1.13 Very Long String Record

Old versions of SPSS limited string variables to a width of 255 bytes. For backward compatibility with these older versions, the system file format represents a string longer than 255 bytes, called a very long string, as a collection of strings no longer than 255 bytes each. The strings concatenated to make a very long string are called its segments; for consistency, variables other than very long strings are considered to have a single segment.

A very long string with a width of w has n = (w + 251) / 252 segments, that is, one segment for every 252 bytes of width, rounding up. It would be logical, then, for each of the segments except the last to have a width of 252 and the last segment to have the remainder, but this is not the case. In fact, each segment except the last has a width of 255 bytes. The last segment has width w - (n - 1) * 252; some versions of SPSS make it slightly wider, but not wide enough to make the last segment require another 8 bytes of data.

Data is packed tightly into segments of a very long string, 255 bytes per segment. Because 255 bytes of segment data are allocated for every 252 bytes of the very long string’s width (approximately), some unused space is left over at the end of the allocated segments. Data in unused space is ignored.

Example: Consider a very long string of width 20,000. Such a very long string has 20,000 / 252 = 80 (rounding up) segments. The first 79 segments have width 255; the last segment has width 20,000 - 79 * 252 = 92 or slightly wider (up to 96 bytes, the next multiple of 8). The very long string’s data is actually stored in the 19,890 bytes in the first 78 segments, plus the first 110 bytes of the 79th segment (19,890 + 110 = 20,000). The remaining 145 bytes of the 79th segment and all 92 bytes of the 80th segment are unused.
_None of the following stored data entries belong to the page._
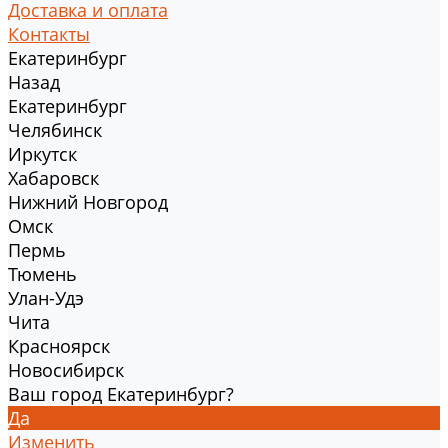
Доставка и оплата
Контакты
Екатеринбург
Назад
Екатеринбург
Челябинск
Иркутск
Хабаровск
Нижний Новгород
Омск
Пермь
Тюмень
Улан-Удэ
Чита
Красноярск
Новосибирск
Ваш город Екатеринбург?
Да
Изменить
The very long string record explains how to stitch together segments to obtain very long string data. For each of the very long string variables in the dictionary, it specifies the name of its first segment’s variable and the very long string variable’s actual width. The remaining segments immediately follow the named variable in the system file’s dictionary.
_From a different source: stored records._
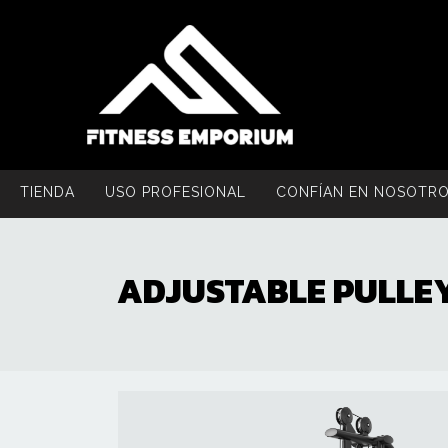
TIENDA
USO PROFESIONAL
CONFÍAN EN NOSOTR
ADJUSTABLE PULLE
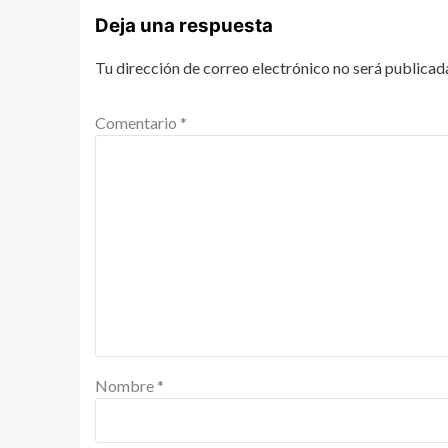
Deja una respuesta
Tu dirección de correo electrónico no será publicad
Comentario
*
Nombre
*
The very long string record, which is present only if the system file contains very long string variables, has the following format:

/* Header. */
int32               rec_type;
int32               subtype;
int32               size;
int32               count;

/* Exactly count bytes of data. */
char                string_lengths[];
int32 rec_type;

Record type. Always set to 7.

int32 subtype;

Record subtype. Always set to 14.

int32 size;

The size of each element in the string_lengths member. Always set to 1.

int32 count;

The total number of bytes in string_lengths.

char string_lengths[];

A list of keyvalue tuples, where key is the name of a variable, and value is its length. The key field is at most 8 bytes long and must match the name of a variable which appears in the variable record (see Variable Record). The value field is exactly 5 bytes long. It is a zero-padded, ASCII-encoded string that is the length of the variable. The key and value fields are separated by a ‘=’ byte. Tuples are delimited by a two-byte sequence {00, 09}. After the last tuple, there may be a single byte 00, or {00, 09}. The total length is count bytes.